Dia seguinte, repeti a refeição anterior e peguei a estrada de terra sob o sol inclemente. Mal durei três quilômetros e precisei parar, estava fraco e enjoado. Invadi um pedaço de sombra de uma meia casinha abandonada e me estendi para relaxar.
Esticado nos destroços do que um dia fora uma construção de madeira, comecei a passar muito mal. Achei que não poderia mais prosseguir, no entanto não havia ninguém para me ajudar. Vomitei o pouco alimento que havia no meu organismo. Não tinha conferido a data de validade na lata de sardinha, seria isso? Ou, muito provavelmente, insolação.
Recobrei o ânimo e, para reduzir o peso, decidi esvaziar a mochila. Abandonei ali mesmo todas as roupas, era uma questão de sobrevivência. Mantive apenas o essencial na mochila: kit de conserto da bike; câmera fotográfica; água; protetor solar; dinheiro e documentos, basicamente.
Venci a pista de terra e cai na estrada asfaltada. O trecho mais insano apenas começara. O sol pegava a cabeça, surrava as costas, chicoteava as pernas. As escassas sombras eu aproveitava ao máximo, fazendo paradas a cada meia hora, em média. Fervia a pista à sensação térmica superior aos 40 C.
Foram vencidos 65 km nessas condições. Ao entardecer me aproximava do ponto de chegada. Por azar, ou escuridão, parei um pouco antes, na entrada do povoado. Encontrei uma boa pensão, mas nenhum lugar razoavelmente decente para me alimentar.

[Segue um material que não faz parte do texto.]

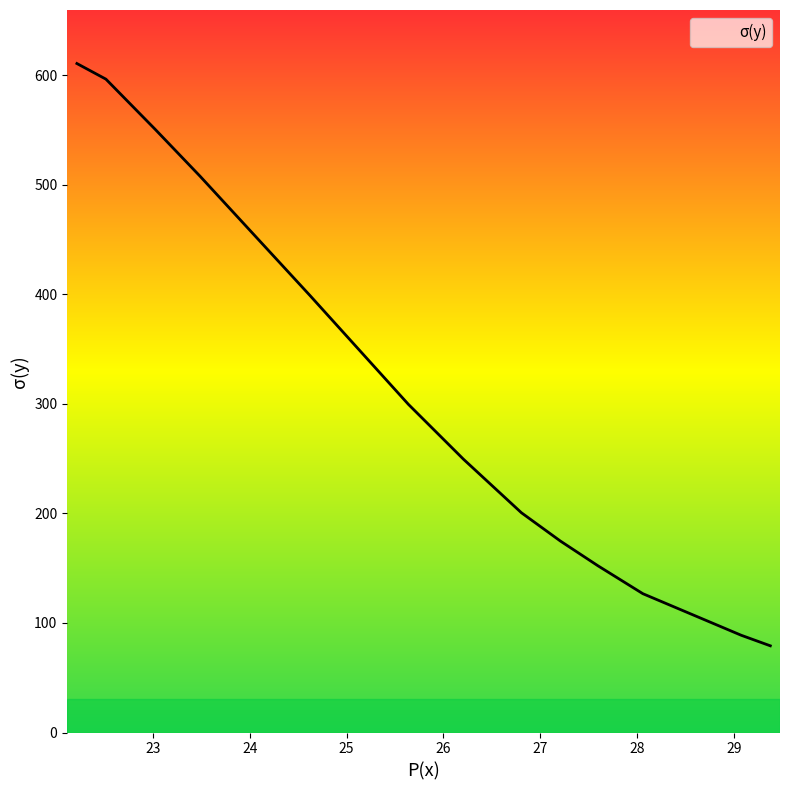

How many distinct data groups are displayed?

1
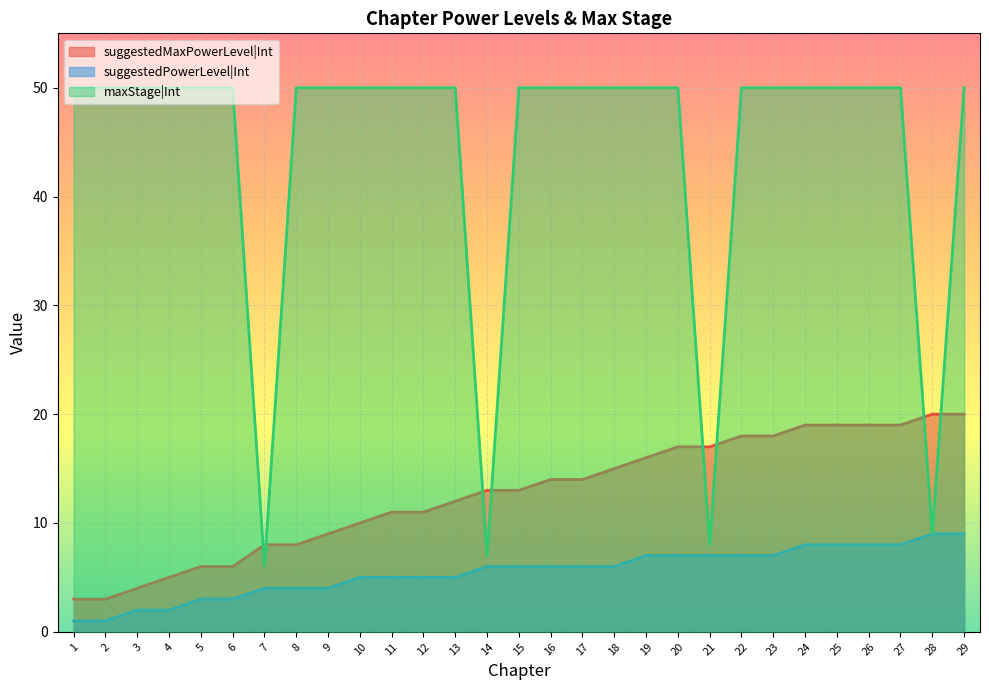

Is the value of suggestedMaxPowerLevel|Int at 4 greater than the value of suggestedPowerLevel|Int at 15?

No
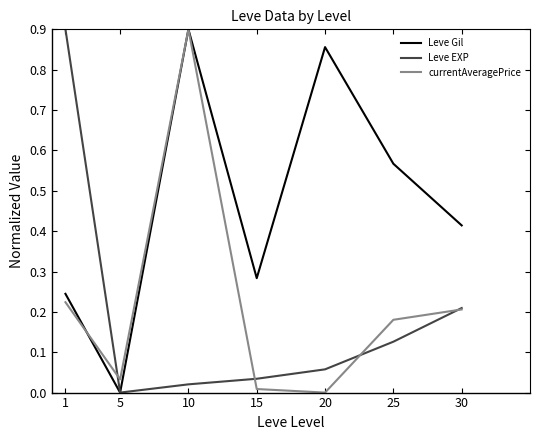

True or false: currentAveragePrice has more than 2 points higher than both neighbors.

False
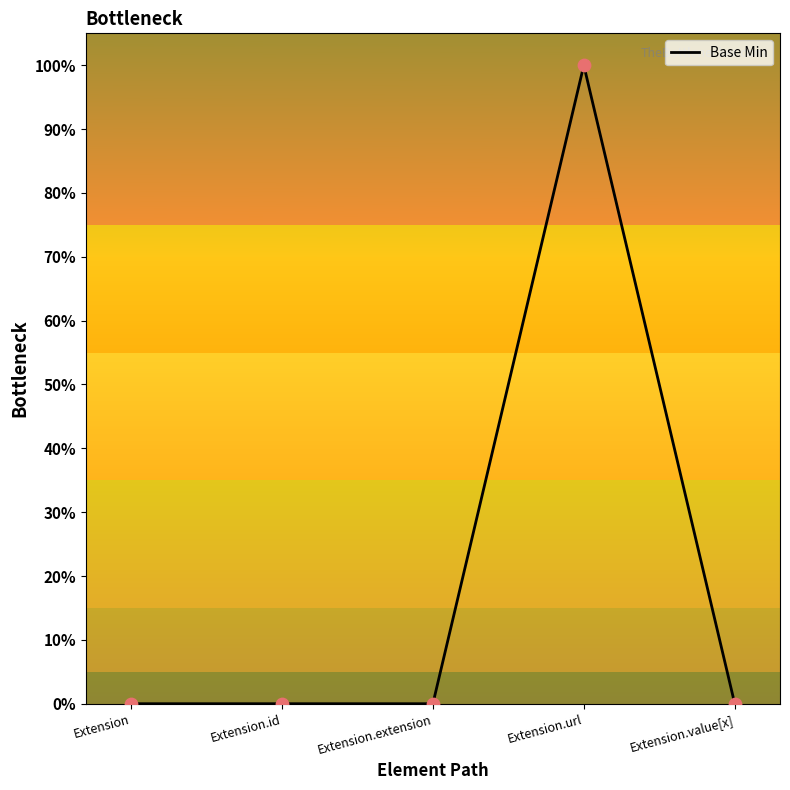

Between Extension.id and Extension, which is larger?

Extension.id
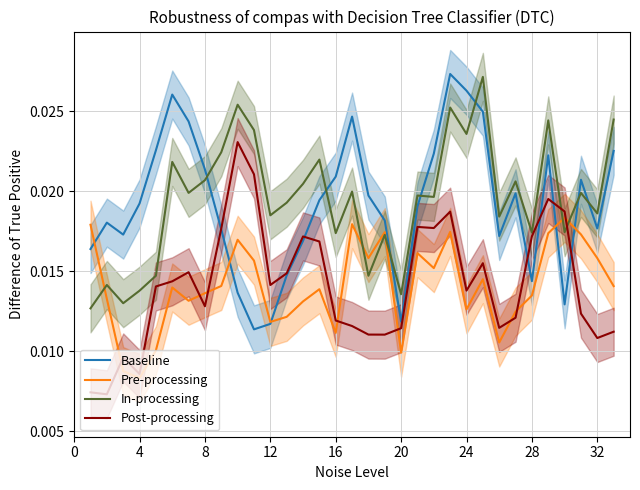

How many data points does each series have?

33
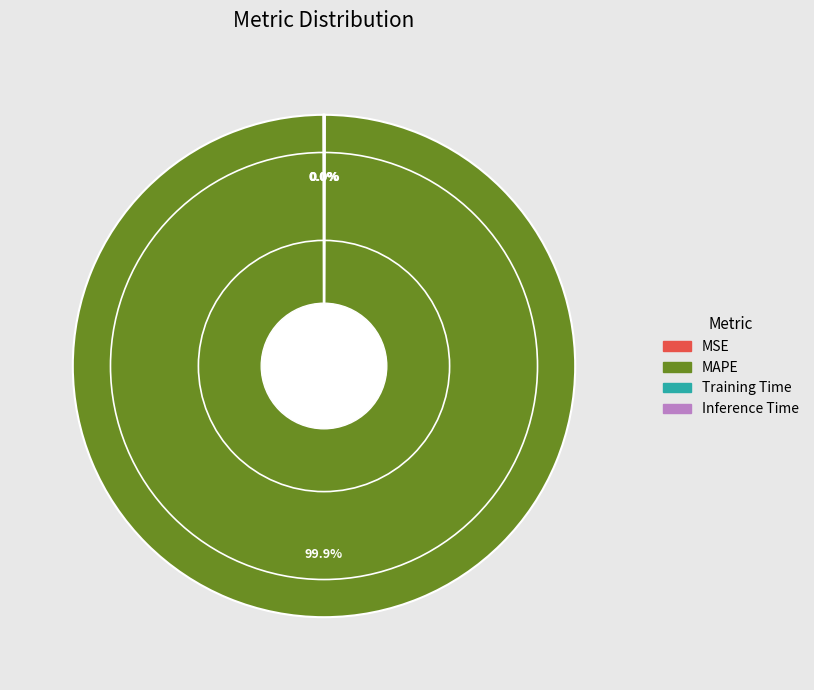

Which category has the biggest portion of the pie?

MAPE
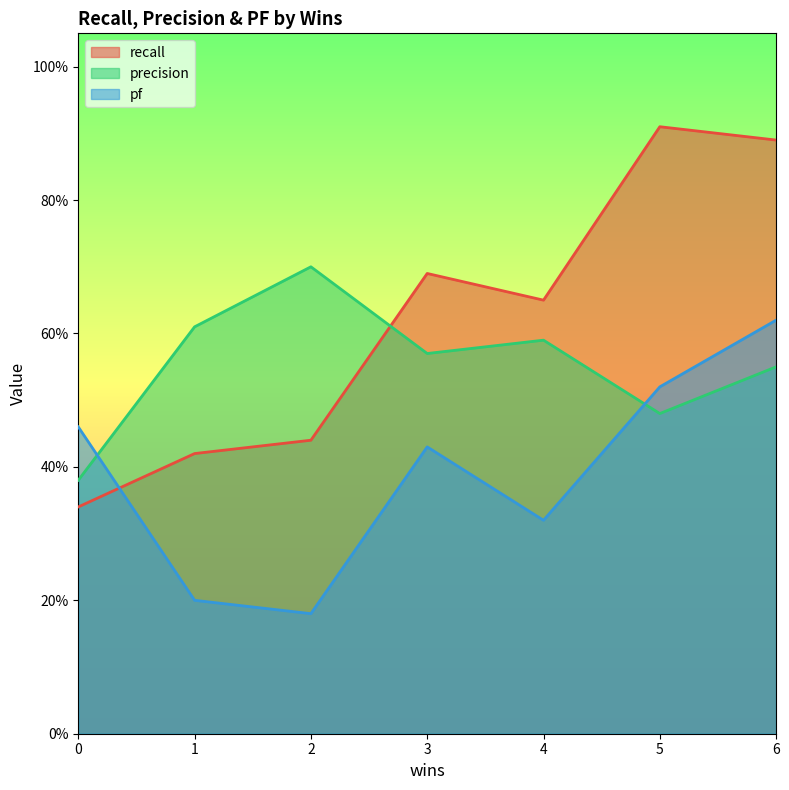

Reading left to right, extract all data points from this chart.

recall: 0.3	0.4	0.4	0.7	0.7	0.9	0.9
precision: 0.4	0.6	0.7	0.6	0.6	0.5	0.6
pf: 0.5	0.2	0.2	0.4	0.3	0.5	0.6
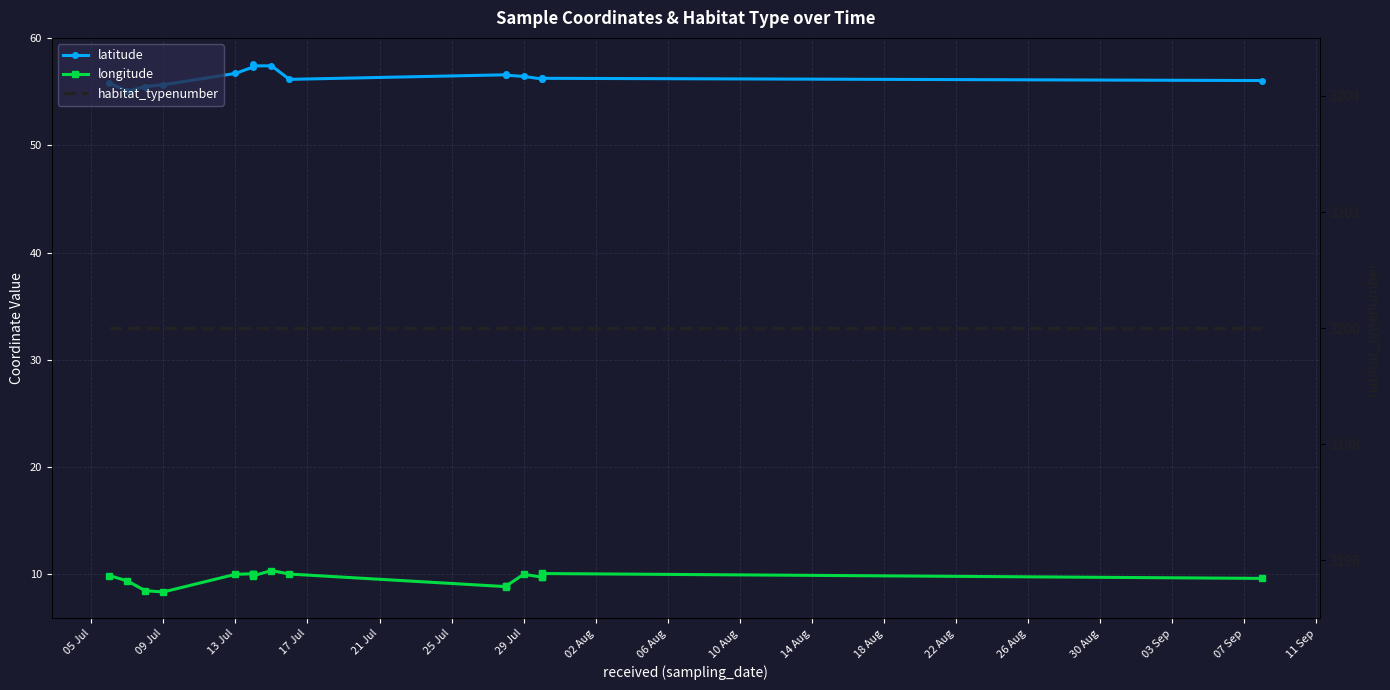

What is the sum of the latitude values at 03 Sep and 09 Jul?

111.3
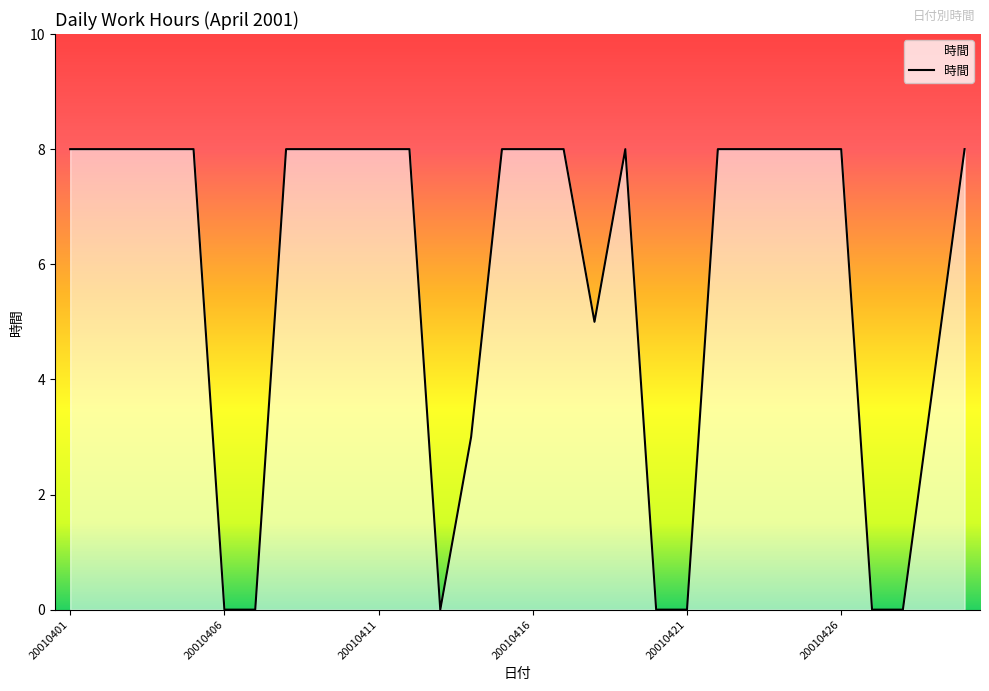

What is the difference between the maximum and minimum values?

8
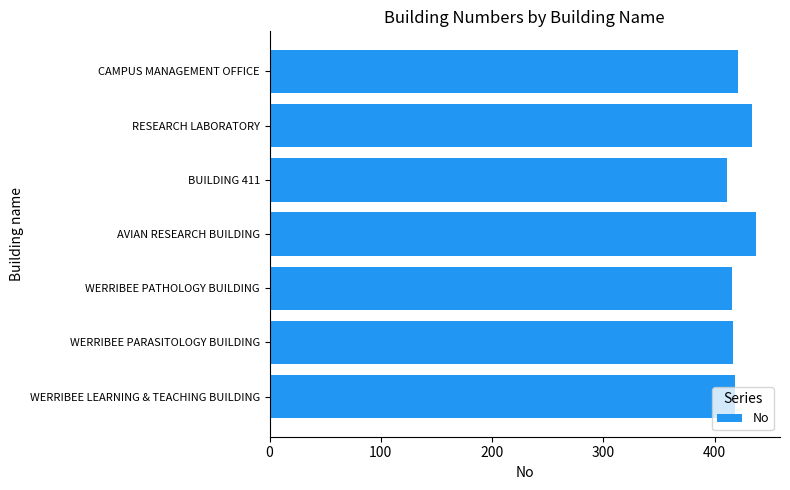

What is the change in value from RESEARCH LABORATORY to CAMPUS MANAGEMENT OFFICE?

-13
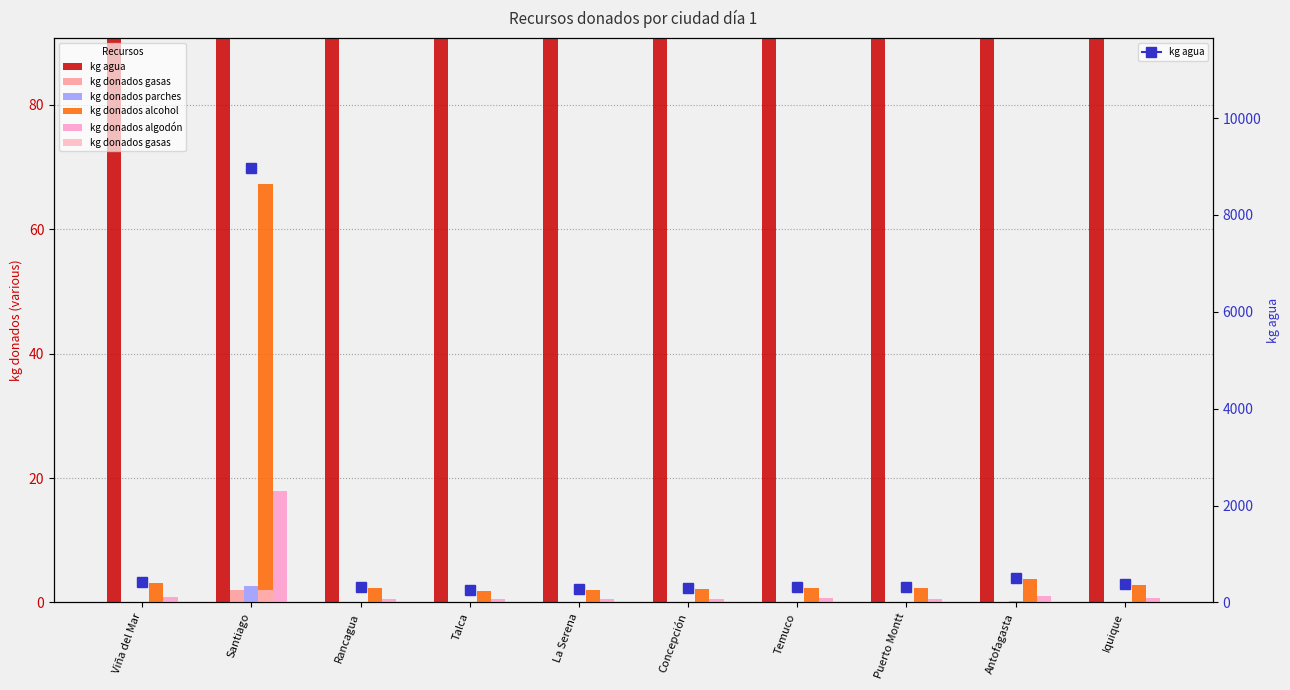

The kg donados algodón series shows 0.4 at Temuco. True or false?

False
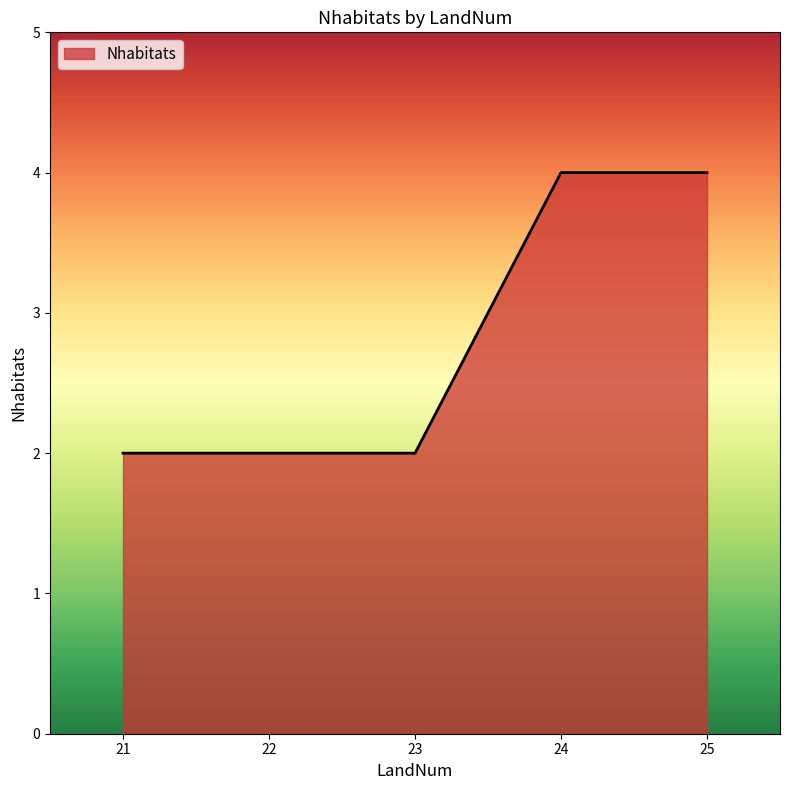

What is the change in value from 23 to 25?

+2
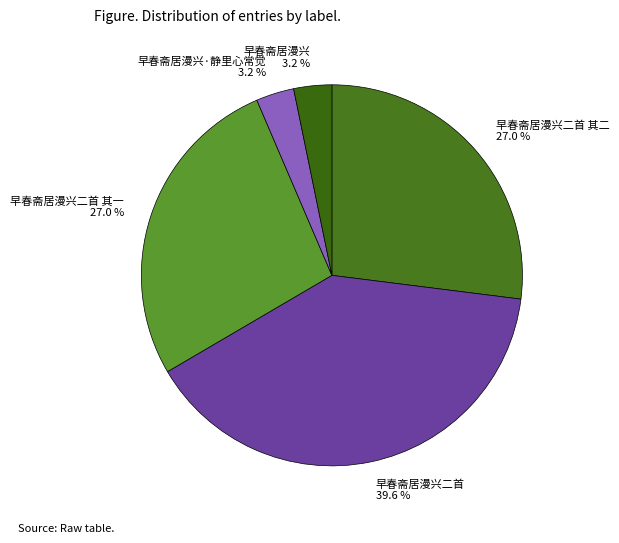

The 早春斋居漫兴·静里心常觉 slice represents 3% of the pie. True or false?

True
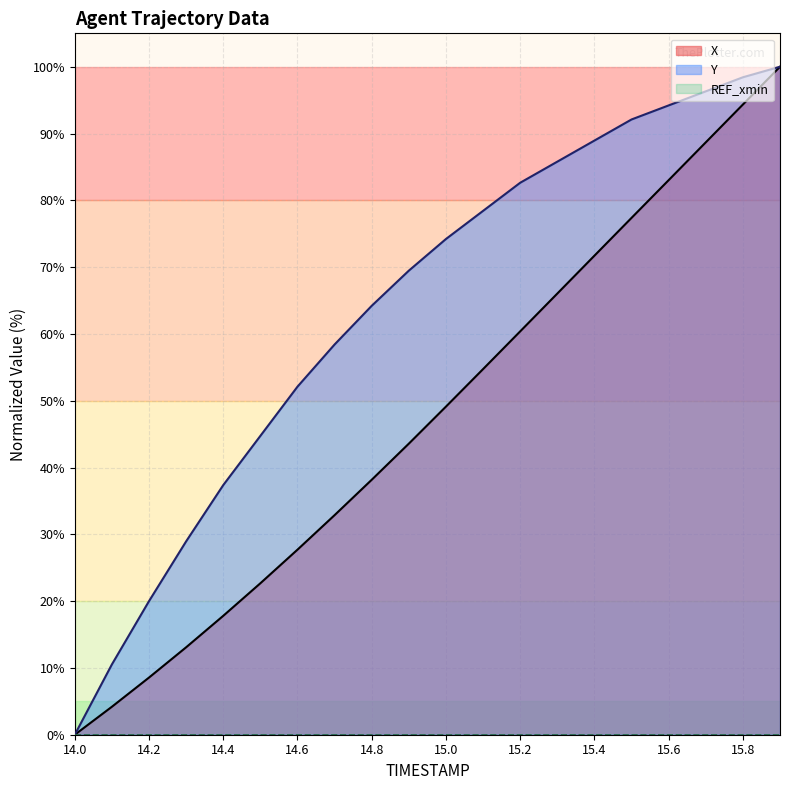

True or false: Y and X intersect in this chart.

False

Após dois dias apenas beliscando, sem que nada tivesse parado no estômago, estava bloqueado para comer em condições precárias. Havia um karaokê que, no Camboja, tem característica de casa noturna e oferta de acompanhantes. Devagarzinho ia descendo uma sopa de noodles, até a chegada do gerente do estabelecimento.
Com algum nível de inglês, muita gentileza e avidez para os negócios, atrapalhava minha tentativa de refeição, fazendo perguntas sucessivas e indicando belas meninas cambojanas, com idades que estimei entre 14 e 20 anos.
Já na hospedaria, descansei por 12 horas. Encarei um peixe frito no mercado caótico e procurei uma van para regressar com a bicicleta. No retorno, cochilei um pouco. Sonhava com bifes suculentos e queijo.